*** MATERIAL FOR THE TASK ***

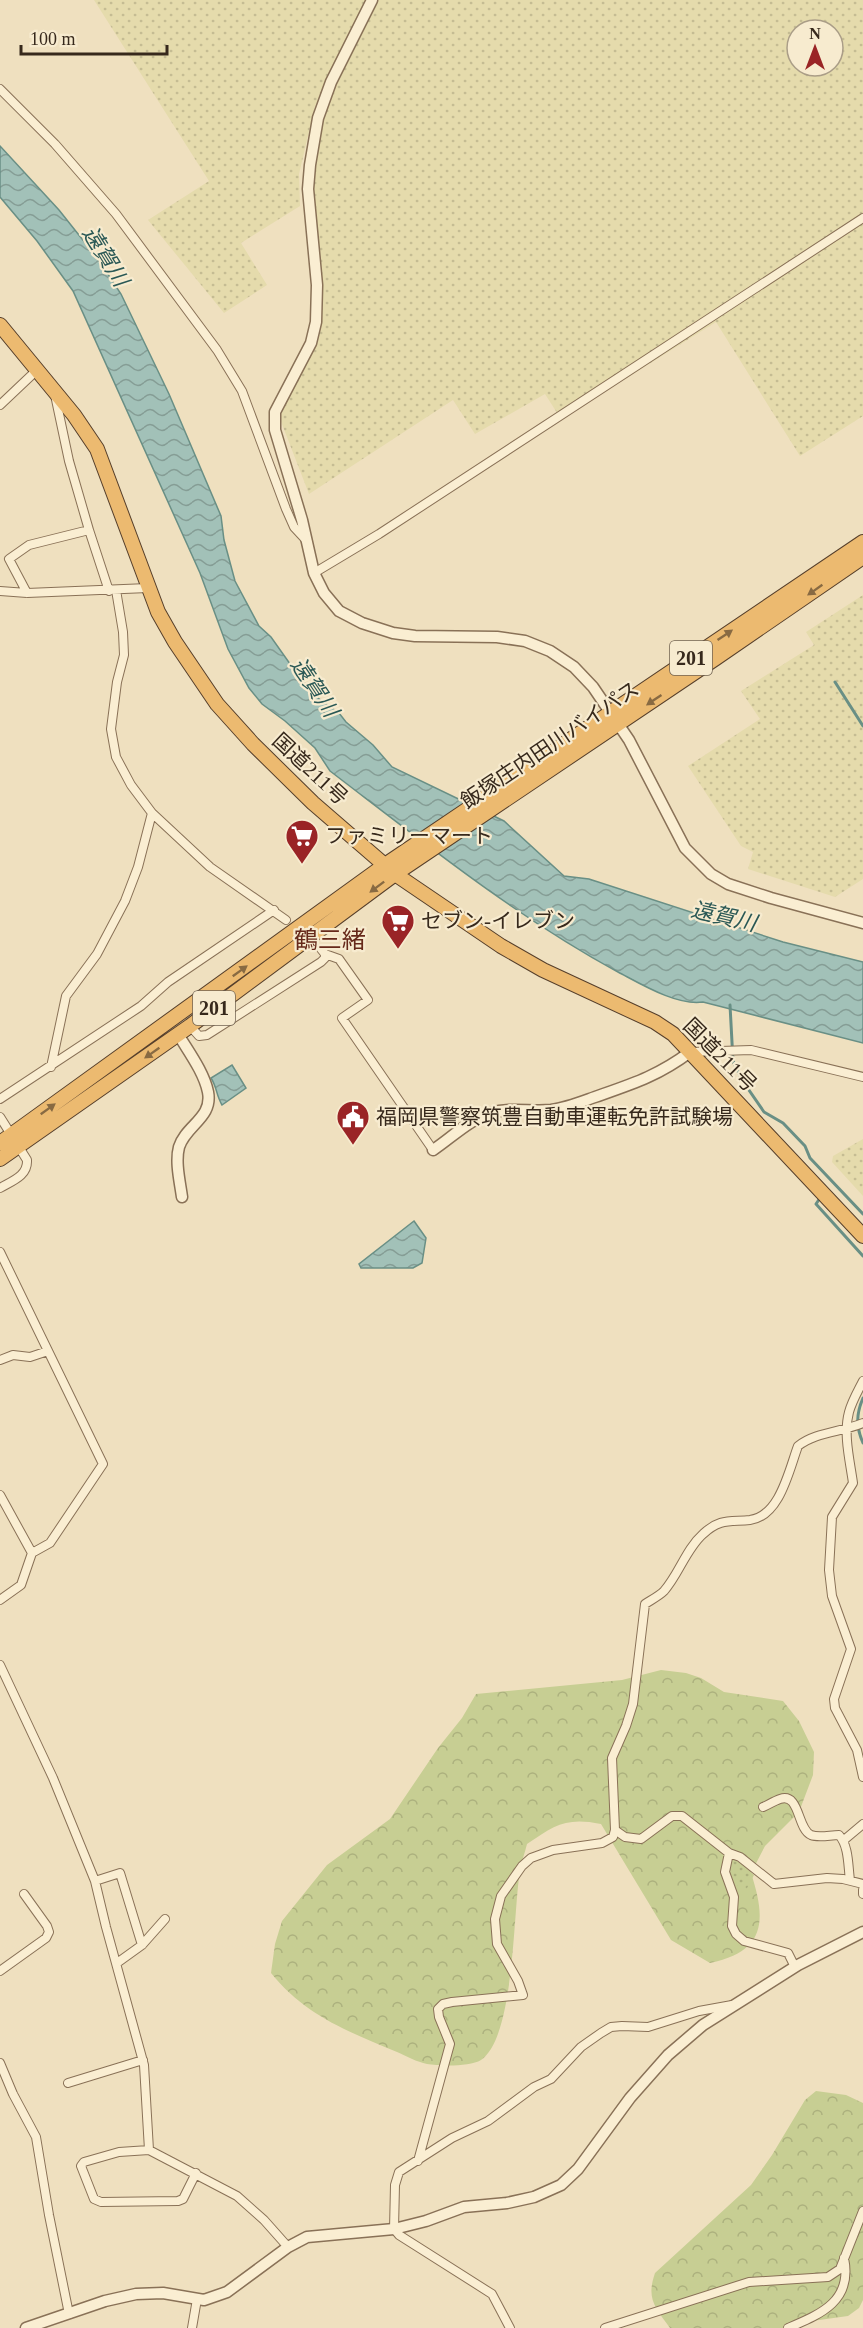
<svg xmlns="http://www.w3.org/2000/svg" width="863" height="2328" viewBox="0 0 863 2328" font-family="'Times New Roman','Noto Sans JP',serif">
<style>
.farmland{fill:url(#farmland-dots);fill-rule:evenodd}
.forest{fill:url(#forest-crowns)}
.park{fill:url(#park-dots)}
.water{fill:url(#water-waves);stroke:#698f85;stroke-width:1.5}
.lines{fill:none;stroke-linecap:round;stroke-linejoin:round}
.stream{stroke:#698f85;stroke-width:3}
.minor-casing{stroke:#897157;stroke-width:10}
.tertiary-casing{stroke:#897157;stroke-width:13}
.trunk-casing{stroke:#563f2b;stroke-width:16}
.minor{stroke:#faeed2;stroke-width:8}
.tertiary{stroke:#faeed2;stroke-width:10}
.trunk{stroke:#ecba70;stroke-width:14}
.oneway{fill:#886a42}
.labels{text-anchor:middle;stroke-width:4.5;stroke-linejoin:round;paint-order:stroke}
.shield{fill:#f7ebcf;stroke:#716352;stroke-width:1.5}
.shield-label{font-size:20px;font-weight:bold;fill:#37291c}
.street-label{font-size:21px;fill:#37291c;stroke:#f7ebcf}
.poi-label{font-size:21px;fill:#37291c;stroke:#f7ebcf;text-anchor:start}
.water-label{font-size:22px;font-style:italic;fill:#2a5855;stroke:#f7ebcf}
.quarter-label{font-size:24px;fill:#66291a;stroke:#f7ebcf}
</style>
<defs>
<pattern id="farmland-dots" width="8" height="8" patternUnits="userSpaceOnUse" patternTransform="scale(1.5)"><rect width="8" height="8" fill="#e5dbac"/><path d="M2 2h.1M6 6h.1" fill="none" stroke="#c5bc93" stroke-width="1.8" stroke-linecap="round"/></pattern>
<pattern id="forest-crowns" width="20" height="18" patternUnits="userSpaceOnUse" patternTransform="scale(1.5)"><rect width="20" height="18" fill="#c7ce93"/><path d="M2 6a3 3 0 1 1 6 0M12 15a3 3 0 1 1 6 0" fill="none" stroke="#acb17e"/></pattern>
<pattern id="park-dots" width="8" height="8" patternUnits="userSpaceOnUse" patternTransform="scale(1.5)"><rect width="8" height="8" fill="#c7ce93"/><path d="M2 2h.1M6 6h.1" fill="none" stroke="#acb17e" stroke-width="1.8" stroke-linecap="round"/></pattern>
<pattern id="water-waves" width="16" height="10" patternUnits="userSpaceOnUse" patternTransform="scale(1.5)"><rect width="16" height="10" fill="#a2c1b8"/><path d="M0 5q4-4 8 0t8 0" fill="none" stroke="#859d95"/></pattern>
</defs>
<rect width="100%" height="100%" fill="#efe0bf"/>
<path class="farmland" d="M94,0H366L315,106L299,174L300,206L241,243L267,285L224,313L148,220L209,181Z
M376,0H863V416L800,456L716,322L561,419L545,394L475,434L453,400L309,494L280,419V412L321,318L322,301L312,189L322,118L330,96ZM797,30H833V66H797Z
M863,595V879L835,897L748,869L753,852L741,846L688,766L760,719L741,691L814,645L806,632Z
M863,1139V1196L832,1162L833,1156Z"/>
<path class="forest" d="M661,1670L686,1673L701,1678L724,1692L783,1701L799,1721L814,1752L813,1775L799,1812L765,1846L751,1873C767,1922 765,1951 710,1963L671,1940L601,1824C566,1817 555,1825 527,1844C525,1853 521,1862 520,1871C513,1911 515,2037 481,2060C470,2067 439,2066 427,2064C417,2062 406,2056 397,2052C347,2031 306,2016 271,1973L275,1944L282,1921L327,1865L390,1819L438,1748L462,1718L476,1694L622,1680Z
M816,2091L846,2095L863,2103V2300L859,2308L848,2316L812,2321L786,2328H670C655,2307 646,2299 655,2273L751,2185L772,2155L805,2100Z"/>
<path class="park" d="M733,1860L738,1861L754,1875L746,1890L736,1885L728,1872Z"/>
<path class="water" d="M0,146L59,210L98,259L121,294L169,394L221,516L224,540L235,581L259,626L271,637L300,678L318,698L339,713L346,722L373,745L392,767L504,821L564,876L589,879L783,942L863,962V1043L703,1002C677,1006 641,984 618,972C515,916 423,842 330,771L315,748L285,721L262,704L249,688L228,649L200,573L73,291L37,241L0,197Z
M232,1065L246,1088L222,1105C216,1095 217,1087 211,1078Z
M414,1221L426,1238L422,1263L413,1268H361L359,1264Z"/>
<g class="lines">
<path class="stream" d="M835,682L863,726
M730,1005L733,1061L742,1080L764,1112L783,1123L805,1146L810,1158L863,1214
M820,1198L816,1204L863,1256
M863,1398C856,1414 856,1427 863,1443"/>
<g class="minor-casing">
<path id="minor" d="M0,89L55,144L116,214L217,350L242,391L286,509L294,527L307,541
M0,405L37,370
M89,530L109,591
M314,573L379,534L863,218
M116,590L123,632L124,655L117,682L111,729L116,757L131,785L152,813L210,867L286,920
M0,591L27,593L148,588
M27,593L9,559L29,545L89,530L69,461L55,395
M321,949L325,954L339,959L368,1000L342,1018L433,1150
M190,1026L199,1036L207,1035L321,962L325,958V954
M690,1052L751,1050L863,1077
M51,1067L66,996L97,954L125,901L138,867L152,813
M0,1099L141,1006L168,982L274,910
M0,1117L27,1160C28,1176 12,1181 0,1188
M0,1252L103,1464L50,1543L32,1553L21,1585L0,1600
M0,1360L13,1355L30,1357L48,1351
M863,1381C858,1391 852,1401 849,1412C843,1434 850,1461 853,1483L832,1517L829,1570L832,1596L851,1649L834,1699L835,1708L857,1750L863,1777
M0,1495L32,1553
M0,1665L53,1778L95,1881L106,1927L144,2065L149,2150L237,2196L264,2220L288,2247
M763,1807C768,1805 774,1801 780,1799C800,1792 797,1829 811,1835C819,1838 830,1835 839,1835C849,1846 848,1866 850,1880
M615,1830L625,1837L641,1839L672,1816H682L729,1853L740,1857L774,1884L827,1878L843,1879L863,1884
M844,1840L863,1824
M729,1853L725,1872L734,1897L732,1926L736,1934L744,1941L788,1953L795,1967
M95,1881L120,1873L142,1945
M863,1890V1894
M117,1963L142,1945L165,1919
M0,1971L46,1938L49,1932L47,1926L24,1894
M0,2063L13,2094L36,2137L49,2215L69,2314
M68,2083L143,2060
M149,2150L119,2152L84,2162L81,2166L94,2199L101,2202L178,2201L183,2199L196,2173
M418,2161L450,2044L439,2017L438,2009L443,2004L452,2002L523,1995L518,1981L497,1944L495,1919L501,1896L522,1866L531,1858L553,1850L602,1843L613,1837L615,1830L612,1758L626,1726L633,1704L645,1604C651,1600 659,1596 664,1591C679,1574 686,1549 703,1534C720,1518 730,1522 750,1520C780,1516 789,1470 798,1446C815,1432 842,1432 863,1423
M192,2328L197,2299
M510,2328L492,2294L399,2235L394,2229L395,2185L399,2172L452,2138L488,2121L534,2087L551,2079L581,2047L601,2033L611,2027L622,2026L648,2027L699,2011L732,2005
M605,2328L749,2282L828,2277L840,2269L863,2211
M788,2328C821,2314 853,2301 844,2258"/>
</g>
<g class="tertiary-casing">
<path id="tertiary" d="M372,0L331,82L318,118L310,165L308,189L317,285L316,322L311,343L275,412V430L302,520L314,573L324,593L339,611L362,623L393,633L415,636L497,637L525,641L550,651L574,667L593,687L629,740L685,848L711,874L728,884L771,898L863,923
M178,1034C188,1051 204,1072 208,1092C213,1118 186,1125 179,1147C175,1162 180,1182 182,1197
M433,1150C451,1138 470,1119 491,1113C510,1107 531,1112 551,1110C566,1108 581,1102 595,1097C632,1084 658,1076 690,1052
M26,2328L105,2301L136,2294L163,2293L204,2300L227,2292L288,2247L307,2237L394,2229L426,2221L464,2207L507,2203L534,2197L561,2185L578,2169L630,2098L668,2055L703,2025L798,1965L863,1932"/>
</g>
<g class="trunk-casing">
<path id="trunk" d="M0,325L74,415L97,449L158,612L175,642L217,704L253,744L313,803L395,874L501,946L543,970L655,1022L673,1034L863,1236
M0,1143L385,865L863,542
M0,1159L190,1026L395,874L716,658L863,557"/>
</g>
<use href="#minor" class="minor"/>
<use href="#tertiary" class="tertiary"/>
<use href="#trunk" class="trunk"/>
</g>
<defs><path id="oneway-solid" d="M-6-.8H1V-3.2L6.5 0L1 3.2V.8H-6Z" transform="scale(1.5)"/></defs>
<g class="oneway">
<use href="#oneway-solid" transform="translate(815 590) rotate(145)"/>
<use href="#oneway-solid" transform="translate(725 635) rotate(-34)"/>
<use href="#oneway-solid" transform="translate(654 700) rotate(146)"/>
<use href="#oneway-solid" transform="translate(377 887) rotate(143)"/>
<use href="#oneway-solid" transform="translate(240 971) rotate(-36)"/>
<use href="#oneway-solid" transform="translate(152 1053) rotate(145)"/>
<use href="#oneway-solid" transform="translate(48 1109) rotate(-36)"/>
</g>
<defs>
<g id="supermarket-pin" transform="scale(1.725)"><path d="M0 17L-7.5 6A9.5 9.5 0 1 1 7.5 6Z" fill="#9a2426" stroke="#f7ebcf"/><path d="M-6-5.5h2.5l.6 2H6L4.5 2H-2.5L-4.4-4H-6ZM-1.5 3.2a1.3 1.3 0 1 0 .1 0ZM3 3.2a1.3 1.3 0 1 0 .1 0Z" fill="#fff"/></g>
<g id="civic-pin" transform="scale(1.725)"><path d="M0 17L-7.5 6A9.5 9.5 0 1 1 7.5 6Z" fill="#9a2426" stroke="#f7ebcf"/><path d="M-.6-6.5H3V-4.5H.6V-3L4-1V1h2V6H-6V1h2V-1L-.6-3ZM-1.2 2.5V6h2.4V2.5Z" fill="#fff"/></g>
</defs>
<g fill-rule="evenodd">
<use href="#supermarket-pin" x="302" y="836"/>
<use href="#supermarket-pin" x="398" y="921"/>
<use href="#civic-pin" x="353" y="1117"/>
</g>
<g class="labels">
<g class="shield">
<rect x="670" y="641" width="42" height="34" rx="4.5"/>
<rect x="193" y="991" width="42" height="34" rx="4.5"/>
</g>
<g class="shield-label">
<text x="691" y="665">201</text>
<text x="214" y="1015">201</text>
</g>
<g class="street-label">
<text transform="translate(550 745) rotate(-34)" y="7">飯塚庄内田川バイパス</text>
<text transform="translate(310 769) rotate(43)" y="7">国道211号</text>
<text transform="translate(720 1055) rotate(45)" y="7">国道211号</text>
</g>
<g class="poi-label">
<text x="325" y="843">ファミリーマート</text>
<text x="421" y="928">セブン-イレブン</text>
<text x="376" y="1124">福岡県警察筑豊自動車運転免許試験場</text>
</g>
<g class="water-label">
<text transform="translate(106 256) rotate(58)" y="8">遠賀川</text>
<text transform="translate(315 687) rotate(56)" y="8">遠賀川</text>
<text transform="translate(724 916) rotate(13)" y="8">遠賀川</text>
</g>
<g class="quarter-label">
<text x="330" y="948">鶴三緒</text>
</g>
</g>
<g transform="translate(815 48)"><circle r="28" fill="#f7ebcf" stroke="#aa9d87" stroke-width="1.5"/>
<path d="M0-4.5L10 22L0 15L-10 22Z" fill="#9a2426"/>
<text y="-9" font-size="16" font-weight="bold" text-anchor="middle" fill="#37291c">N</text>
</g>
<path d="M21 45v9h146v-9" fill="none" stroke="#37291c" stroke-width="3"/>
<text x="30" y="45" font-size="18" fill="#37291c" stroke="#f7ebcf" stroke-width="4.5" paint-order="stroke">100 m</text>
</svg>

*** End of MATERIAL FOR THE TASK ***

**PROBLEM REQUIREMENTS**
For each line above that contains the word "labels", give the line as it is written.

**TASK OUTPUT**
.labels{text-anchor:middle;stroke-width:4.5;stroke-linejoin:round;paint-order:stroke}
<g class="labels">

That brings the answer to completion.